To find out how to avoid annoying surprises like children’s nosebleeds, you have to understand their causes.
A blow to the nose is the first explanation that comes to mind when blood is trickling from the child’s nose. If this turns out not to be the cause, you can ask the child whether they stuck their finger up their nose. In this case, you should be careful to cut your child’s fingernails regularly.
It’s always helpful to teach the child that they should blow their nose gently, without pressure or violence, as this could make them bleed. Mothers are advised to wash their children’s noses regularly to get rid of the snot and keep them from drying out with saline solution.
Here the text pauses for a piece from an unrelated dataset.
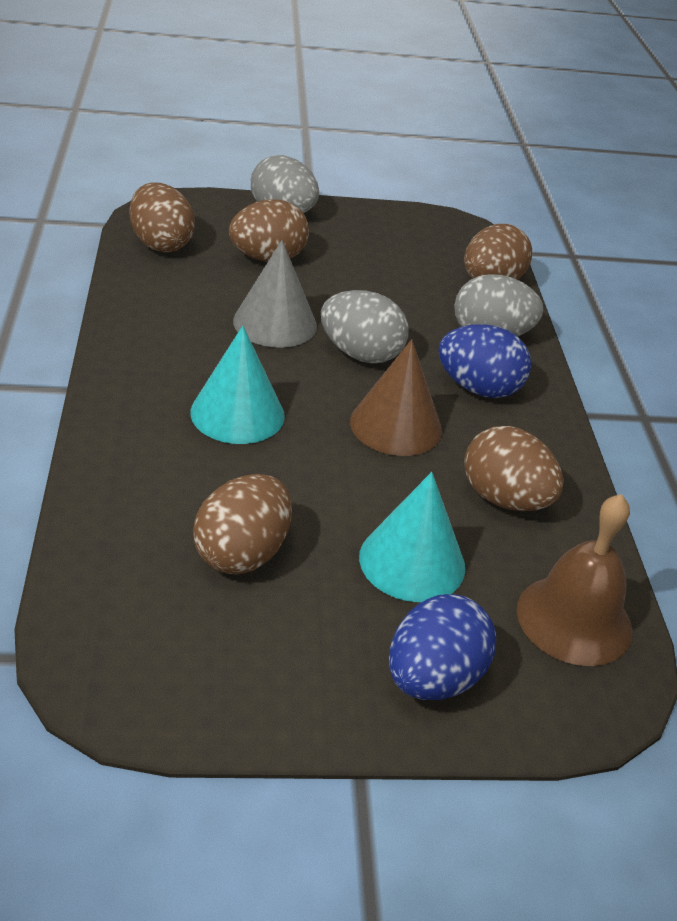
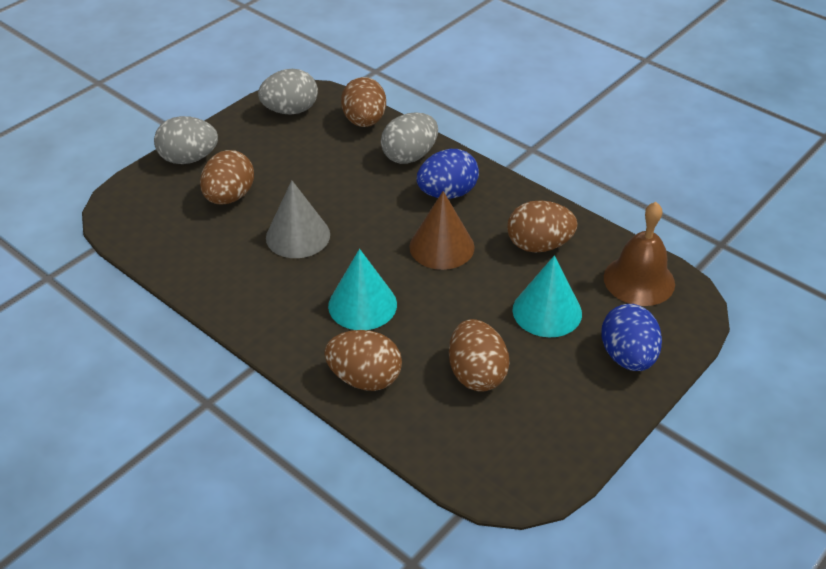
camera: 40 degrees left, 5 degrees up
(161, 244) = (154, 235): brown egg -> brown egg (365, 378)
(360, 354) = (367, 219): grey egg -> grey egg (290, 110)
It’s always advisable to pay attention to the temperature of the rooms children sleep or play in, as excessive heating may lead to increased dryness of the nose and raise the risk of the blood vessels inside it bursting. If necessary, it’s all right to use a room humidifier.
Many children experience repeated nosebleeds because of colds or because they’re allergic to certain things.
Have your child sit down and tilt their head forward a little to prevent the blood from reaching the pharynx. If a little blood does reach the throat, ask your child to spit it out to avoid nausea or vomiting.
Apply pressure to both sides of their nose at the spot where the nasal bones end and continue to do so for about ten minutes. Try doing it for another ten more minutes if the bleeding still hasn’t stopped.
You might also place a piece of ice on their nose or the base of their neck, which will make the blood vessels constrict and stop the bleeding.